Para todos os gostos
"Um mapa, uma bússola e... muita aventura", resume um slogan da Federação. Para além da orientação pedestre, a modalidade pode contemplar outros elementos nesta equação. A crescer em número de adeptos, a orientação em BTT realiza-se, como se percebe, de bicicleta. As duas vertentes subdividem-se em distância longa, distância média, sprint e estafeta. O quadro competitivo inclui a Taça FPO (provas de cariz regional) e a Taça de Portugal (conjunto de 10/11 provas por ano), que atribui os títulos dos campeonatos nacionais.
Para quem esteja simplesmente interessado em passar um fim-de-semana diferente, ao ar livre, os orientistas mais experientes estão à espera de braços abertos. Na organização da grande maioria das provas há elementos que "servem de monitor e ensinam quem faz pela primeira vez", conta Joaquim Margarido. No esforço de divulgar a modalidade e cativar mais pessoas, o autor do blogue "Orientovar" tem já publicados dois livros de fotografia e crónicas dedicados ao NAOM. Um terceiro está a caminho, com as imagens da edição deste ano.
Dependendo da distância que tenha de se deslocar, o praticante de ocasião deverá contar com um investimento a rondar os 10 euros, incluindo inscrição, seguro desportivo, mapas e aluguer do chip. "Um valor simbólico se pensarmos no valor de um passeio na natureza", conclui.
Avançamos rapidamente para o último dia do NAOM. Para trás ficaram a prova inaugural e o sprint nocturno, corrida rápida realizada à noite nas ruas estreitas da vila do Crato. Nas ruas, alguns curiosos. A população começa a estar acostumada à invasão pacífica da "tribo" orientista, mas ainda há quem fique surpreendido. "Tanta gente e não vejo ninguém do Crato", admirava-se uma espectadora local.
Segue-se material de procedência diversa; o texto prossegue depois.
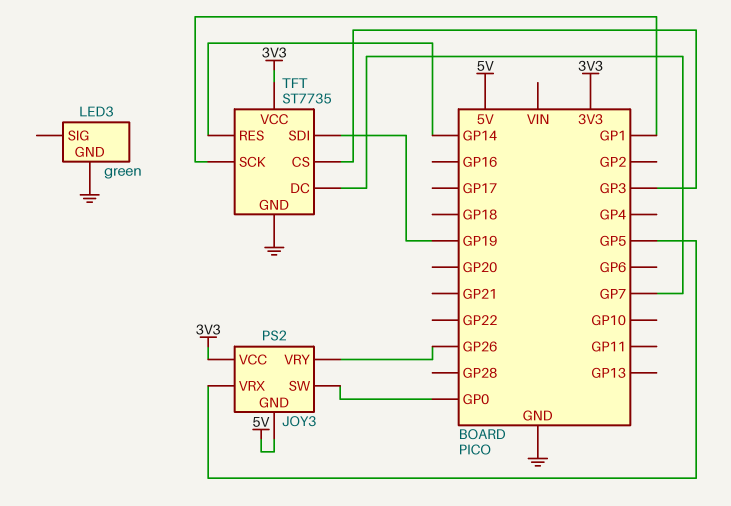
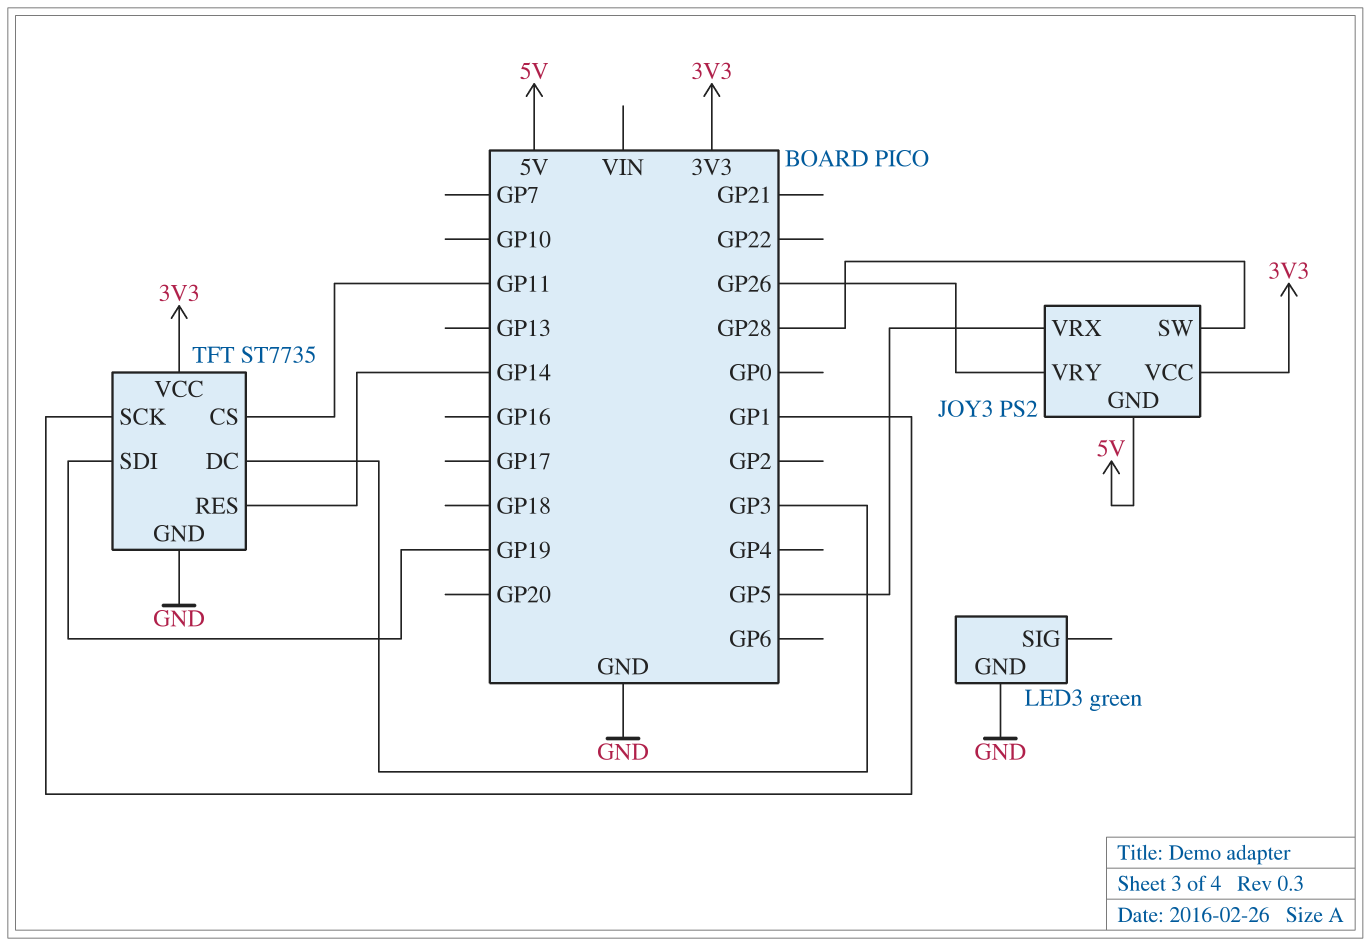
JOY3 pin SW: GP0 -> GP28
TFT pin CS: GP3 -> GP11
TFT pin DC: GP7 -> GP3

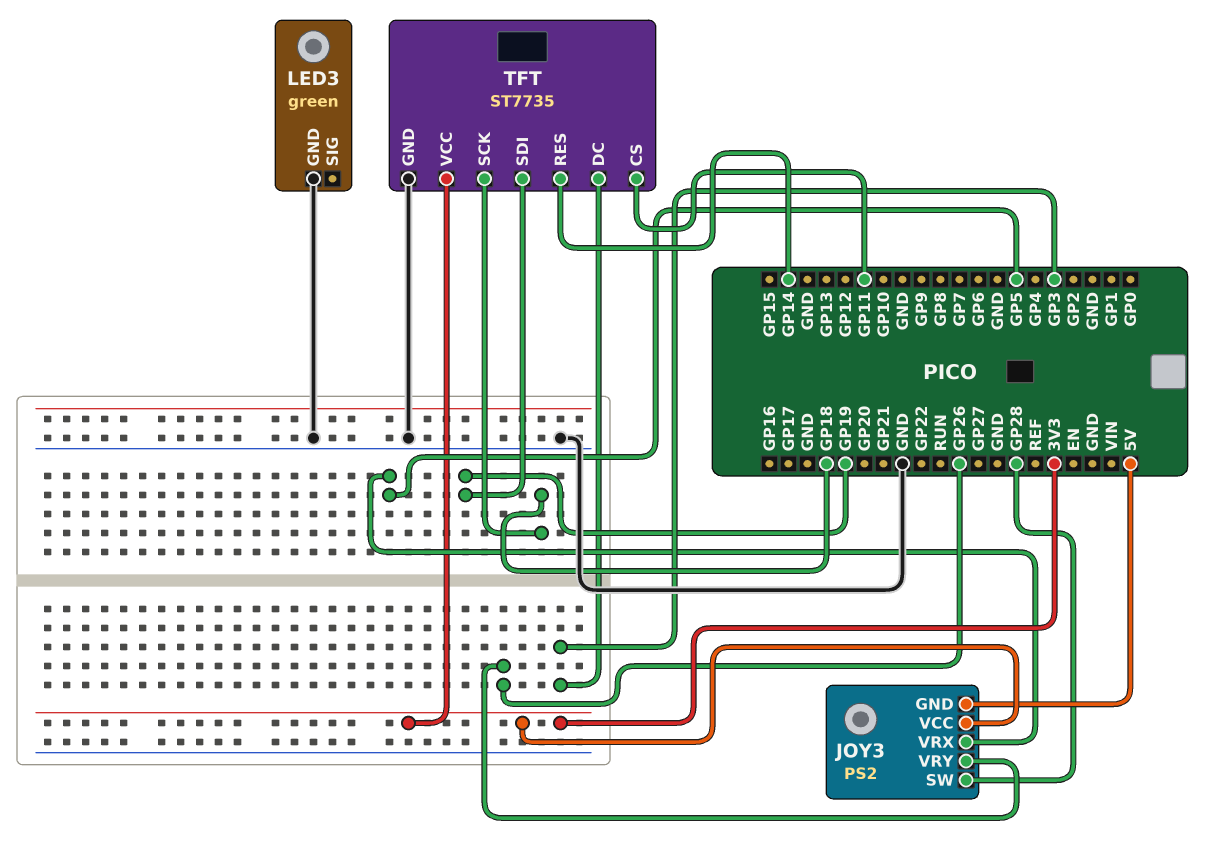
TFT pin SCK: GP1 -> GP18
Também já lá vão o banquete e os fados no mosteiro de Flor da Rosa, e a última prova terminou há algum tempo. Alguns já vão arrumando a mochila, enquanto na tenda "comezainas" se dá de comer aos retardatários.
A uma mesa, recordam-se histórias de provas passadas, comenta-se a dificuldade de uns mapas e a facilidade de outros. Contam-se peripécias da prova, enganos, alguém que se perdeu na primeira vez que fez orientação mas nem assim se negou a voltar uma e outra vez. Recordam-se paisagens idílicas, pedras de formas curiosas, a forma como a luz do sol penetrava por entre as folhas e se reflectia no riacho.
O ambiente é de fim de festa, e também familiar ao ponto de quem trata das "comezainas" ficar aflito porque se acaba a sopa quando ainda há atletas a chegar. "O tempo ajudou", comenta alguém. Fazem-se as despedidas, com abraços, palmadas nas costas e desejos de boa viagem. E fica encontro marcado para a próxima prova. Ou, se não for mais cedo, no mesmo sítio daqui a um ano.